------ SUPPLIED DATA ------
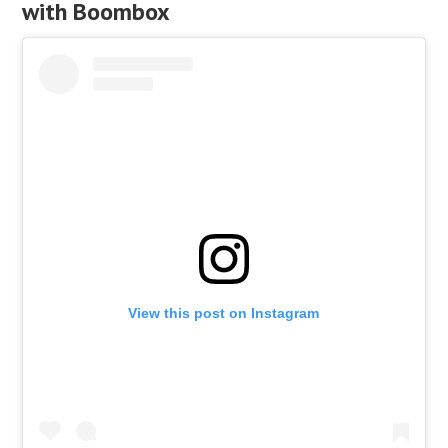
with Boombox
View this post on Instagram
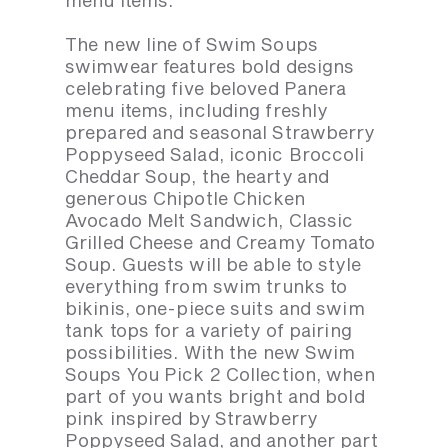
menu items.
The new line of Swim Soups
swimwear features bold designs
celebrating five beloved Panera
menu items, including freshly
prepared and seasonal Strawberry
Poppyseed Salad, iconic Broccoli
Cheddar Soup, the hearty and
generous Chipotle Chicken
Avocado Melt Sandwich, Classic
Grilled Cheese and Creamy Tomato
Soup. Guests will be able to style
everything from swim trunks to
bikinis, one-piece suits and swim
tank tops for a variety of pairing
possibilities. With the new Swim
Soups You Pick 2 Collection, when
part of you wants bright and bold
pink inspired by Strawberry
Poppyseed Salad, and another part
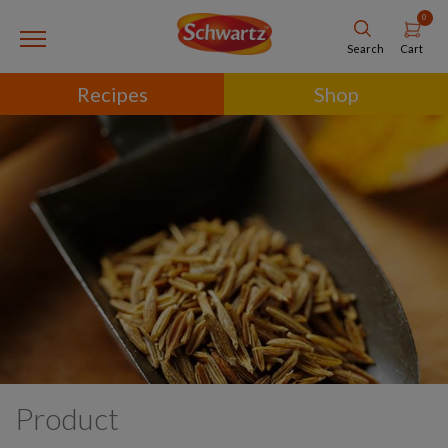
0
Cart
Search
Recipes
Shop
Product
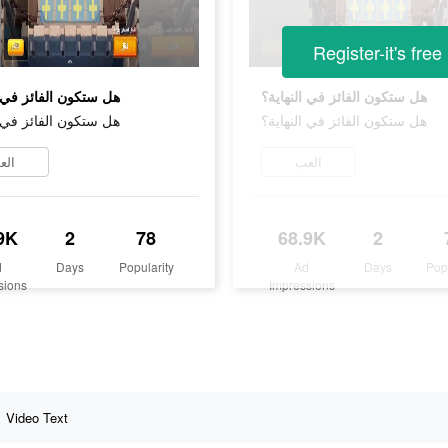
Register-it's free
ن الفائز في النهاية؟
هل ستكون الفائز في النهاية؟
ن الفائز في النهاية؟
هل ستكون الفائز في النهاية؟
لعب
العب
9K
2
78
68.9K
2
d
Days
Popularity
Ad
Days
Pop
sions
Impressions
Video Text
------
------ SUPPLIED DATA ------
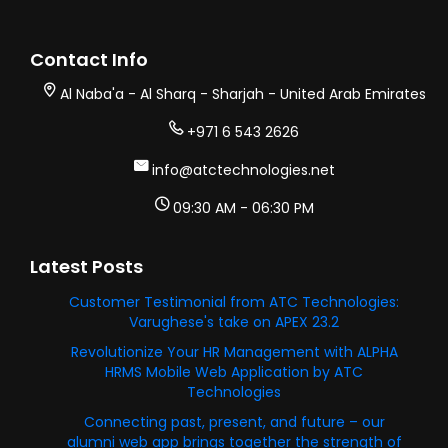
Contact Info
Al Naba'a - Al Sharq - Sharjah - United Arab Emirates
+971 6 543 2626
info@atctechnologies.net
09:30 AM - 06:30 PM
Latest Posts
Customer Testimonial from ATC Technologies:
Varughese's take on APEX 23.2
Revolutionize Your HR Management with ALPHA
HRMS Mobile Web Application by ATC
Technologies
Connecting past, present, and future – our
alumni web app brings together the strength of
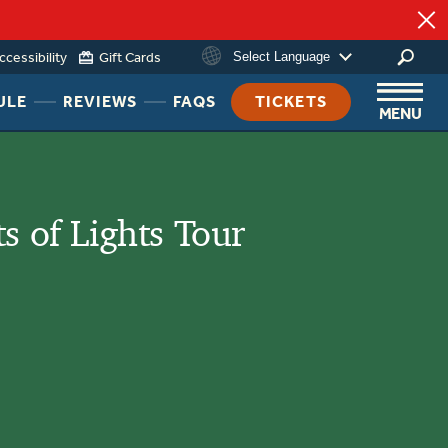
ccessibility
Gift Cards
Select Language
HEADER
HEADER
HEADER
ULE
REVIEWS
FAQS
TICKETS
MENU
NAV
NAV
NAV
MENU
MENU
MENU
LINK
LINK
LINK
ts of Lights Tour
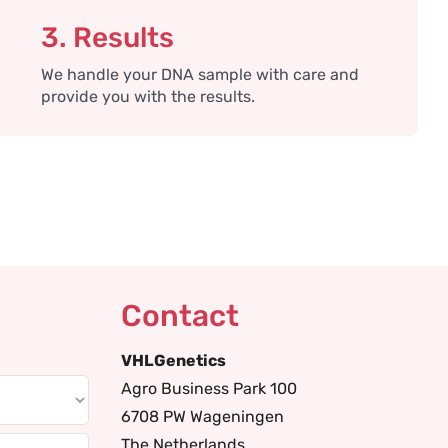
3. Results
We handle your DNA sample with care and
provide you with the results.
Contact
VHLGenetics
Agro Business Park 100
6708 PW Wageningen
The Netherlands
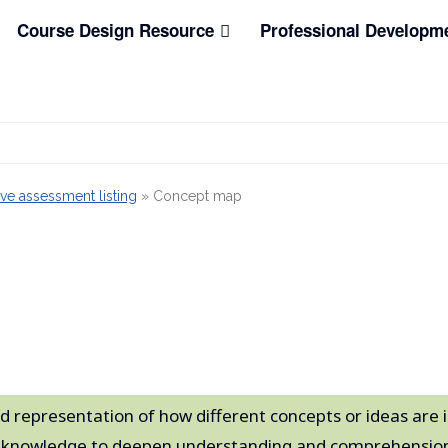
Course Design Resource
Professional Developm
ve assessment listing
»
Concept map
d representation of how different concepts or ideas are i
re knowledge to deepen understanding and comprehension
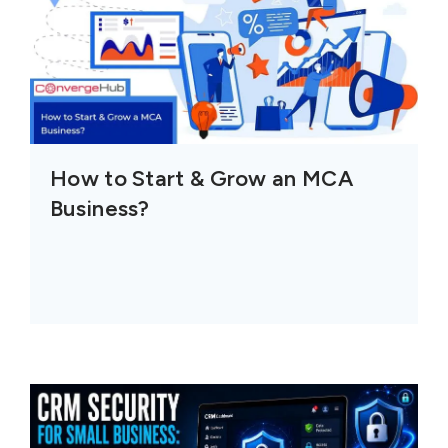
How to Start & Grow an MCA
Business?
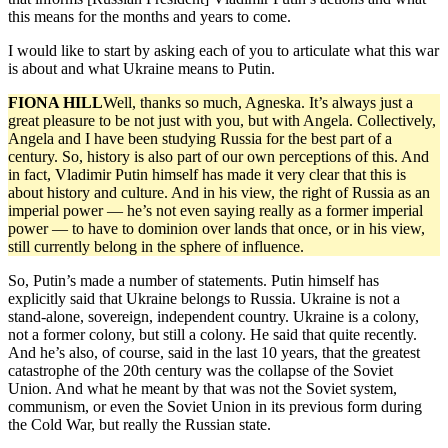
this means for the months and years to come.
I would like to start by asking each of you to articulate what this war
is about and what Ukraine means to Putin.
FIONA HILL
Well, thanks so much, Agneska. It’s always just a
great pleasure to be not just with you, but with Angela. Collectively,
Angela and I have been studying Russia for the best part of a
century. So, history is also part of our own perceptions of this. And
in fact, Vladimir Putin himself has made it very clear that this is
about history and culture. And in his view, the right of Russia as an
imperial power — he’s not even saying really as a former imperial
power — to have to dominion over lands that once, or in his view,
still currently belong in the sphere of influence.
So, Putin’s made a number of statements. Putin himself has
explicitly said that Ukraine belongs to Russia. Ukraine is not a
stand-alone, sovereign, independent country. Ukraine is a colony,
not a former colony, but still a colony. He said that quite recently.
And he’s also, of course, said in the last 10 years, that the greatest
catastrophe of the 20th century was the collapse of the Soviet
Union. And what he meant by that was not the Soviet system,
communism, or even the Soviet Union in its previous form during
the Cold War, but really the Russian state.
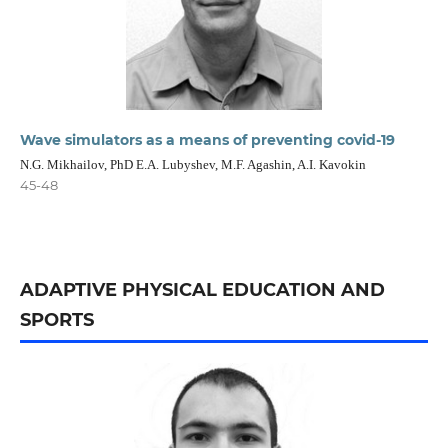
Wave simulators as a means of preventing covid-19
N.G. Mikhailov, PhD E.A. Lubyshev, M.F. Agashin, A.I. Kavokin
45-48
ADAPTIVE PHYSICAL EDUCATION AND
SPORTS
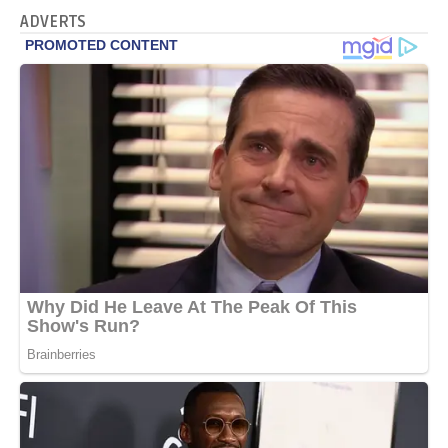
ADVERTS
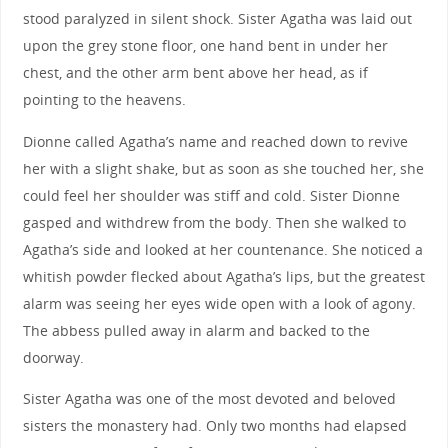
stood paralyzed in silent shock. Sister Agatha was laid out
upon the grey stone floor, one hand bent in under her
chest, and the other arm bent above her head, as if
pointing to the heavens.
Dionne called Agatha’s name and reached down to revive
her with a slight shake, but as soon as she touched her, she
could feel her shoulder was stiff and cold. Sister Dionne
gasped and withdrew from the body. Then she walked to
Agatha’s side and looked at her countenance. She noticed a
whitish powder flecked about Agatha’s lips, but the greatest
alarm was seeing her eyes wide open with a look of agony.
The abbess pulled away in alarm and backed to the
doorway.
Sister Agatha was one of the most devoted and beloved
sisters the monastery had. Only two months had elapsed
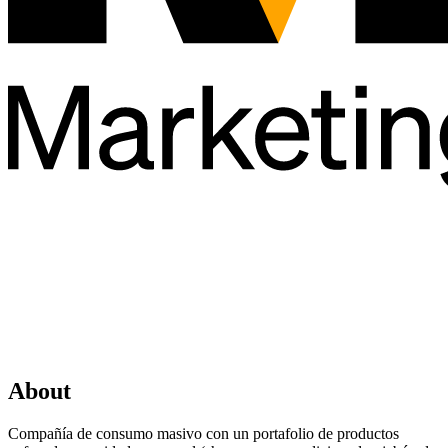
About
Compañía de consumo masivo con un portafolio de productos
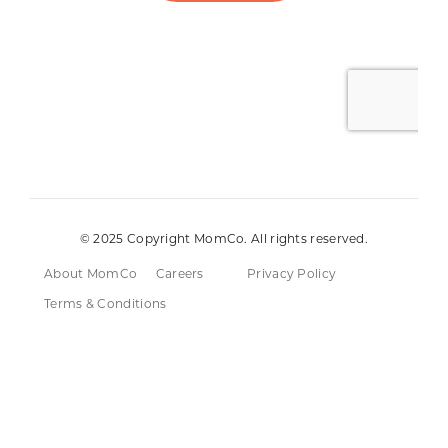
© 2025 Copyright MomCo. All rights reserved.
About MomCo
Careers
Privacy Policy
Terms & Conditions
------
------ SUPPLIED DATA ------
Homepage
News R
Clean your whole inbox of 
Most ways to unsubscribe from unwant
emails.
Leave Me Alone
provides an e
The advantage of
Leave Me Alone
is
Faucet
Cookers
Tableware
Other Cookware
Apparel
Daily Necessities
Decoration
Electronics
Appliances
------
• [TASK INSTRUCTIONS] List every line from the entries above that contains the word "Putin", copying each one in full.

• [RESULT]
is about and what Ukraine means to Putin.
in fact, Vladimir Putin himself has made it very clear that this is
So, Putin’s made a number of statements. Putin himself has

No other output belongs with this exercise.